Never scold, shout at, or punish your dog for air chomping behavior. This will only increase their stress levels. Be patient, remain calm, and use positive reinforcement to redirect the chomping onto more constructive oral outlets. Eventually the fixation should fade.
Is Excessive Air Chomping Harmful for Dogs?
Periodic brief air chomping is perfectly normal and does not negatively impact health. However, excessive, highly frequent air chomping episodes could potentially lead to issues like:
- Tooth fractures – From forceful snapping motions and upward thrusts against gravity. This is especially likely with weakened teeth.
- Tooth wear – Repeated stress and friction can slowly erode tooth enamel over time.
- TMJ disorders – Jaw joints can become painful and arthritic from overuse.
- Misaligned bite – Constant chomping may shift alignment of teeth.
- Self-injury – Aggressive chomping carries a small risk of biting tongue or cheeks.
So while not definitively dangerous, it’s ideal to try and control frequent, obsessive air chomping. See your vet if the behavior seems abnormally intense. Most dogs will naturally mellow air chomping habits as they mature.
Questions and Answers About Air Chomping in Dogs
Q: Why has my dog suddenly started chomping and biting at the air?
A: Sudden onset of air chomping can have several causes, including dental problems like fractured or infected teeth, anxiety/stress entering a new situation, neurological issues like seizures, or even nausea/acid reflux. Schedule an exam with your vet to identify the underlying trigger and proper treatment.

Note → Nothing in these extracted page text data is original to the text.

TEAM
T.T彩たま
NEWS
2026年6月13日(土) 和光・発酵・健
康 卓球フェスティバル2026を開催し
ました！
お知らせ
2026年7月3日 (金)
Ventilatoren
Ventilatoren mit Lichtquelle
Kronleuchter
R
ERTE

Q: Is it normal for my dog to chomp the air constantly throughout the day?
A: Frequent air chomping all day long is not typical behavior in healthy dogs. Persistent chomping likely signals an underlying medical or behavioral issue that requires veterinary attention. Diagnostic testing can identify any issues needing treatment.

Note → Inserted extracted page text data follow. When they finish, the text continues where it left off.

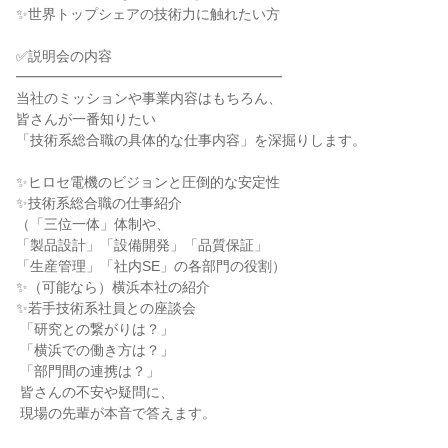
✨世界トップシェアの技術力に触れたい方

✅説明会の内容

━━━━━━━━━━━━━━━━━━━

当社のミッションや事業内容はもちろん、

皆さんが一番知りたい

「技術系総合職の具体的な仕事内容」を深掘りします。

✨ヒロセ電機のビジョンと圧倒的な安定性

✨技術系総合職の仕事紹介

（「三位一体」体制や、

「製品設計」「設備開発」「品質保証」

「生産管理」「社内SE」の各部門の役割）

✨（可能なら）横浜本社の紹介

✨若手技術系社員との座談会

 「研究との繋がりは？」

 「横浜での働き方は？」

 「部門間の連携は？」

 皆さんの不安や疑問に、

 現場の先輩が本音で答えます。
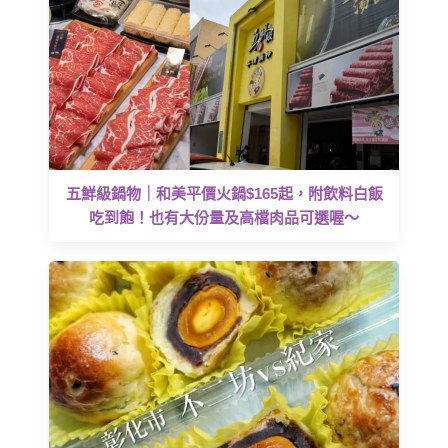
五鮮級鍋物｜和美平價火鍋$165起，附飲料白飯
吃到飽！也有大份量及高檔肉品可選喔～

Q: Will my teething puppy stop air chomping as their adult teeth grow in?
A: Most puppies do outgrow minor air chomping as their teething pain and irritation subsides around 6-7 months old. Providing chew toys also helps redirect chomping away from the air. If it persists beyond teething, seek your vet’s advice.
Q: Are certain dog breeds more prone to excessive air chomping habits?
A: Breeds like Dobermans, Schnauzers, and Labradors seem genetically predisposed to air chomping, possibly related to high energy. However any breed can develop air chomping when sufficiently bored, stressed, or in dental discomfort. It’s not limited to specific breeds.
Q: Can forceful, repetitive air chomping damage my dog’s teeth?
A: With occasional minor chomping, tooth damage is very unlikely. But chronic stress to the teeth from frequent aggressive chomping can potentially wear down enamel, weaken roots, and lead to fractures or misalignment. It’s ideal to curb obsessive air chomping behavior through training and dental care.
In most cases, the occasional bout of playful air chomping is completely harmless for dogs. But excessive, obsessive chomping could signal an underlying medical or behavioral issue needing veterinary attention. While difficult to eliminate in dogs prone to the habit, air chomping can often be managed through training, dental care, exercise, anxiety reduction, and redirecting the biting urge onto toys. However, any sudden increase in frequency or accompanying symptoms warrants a vet visit to address the cause. With patience and effort, dogs can be taught to mostly outgrow minor air chomping habits.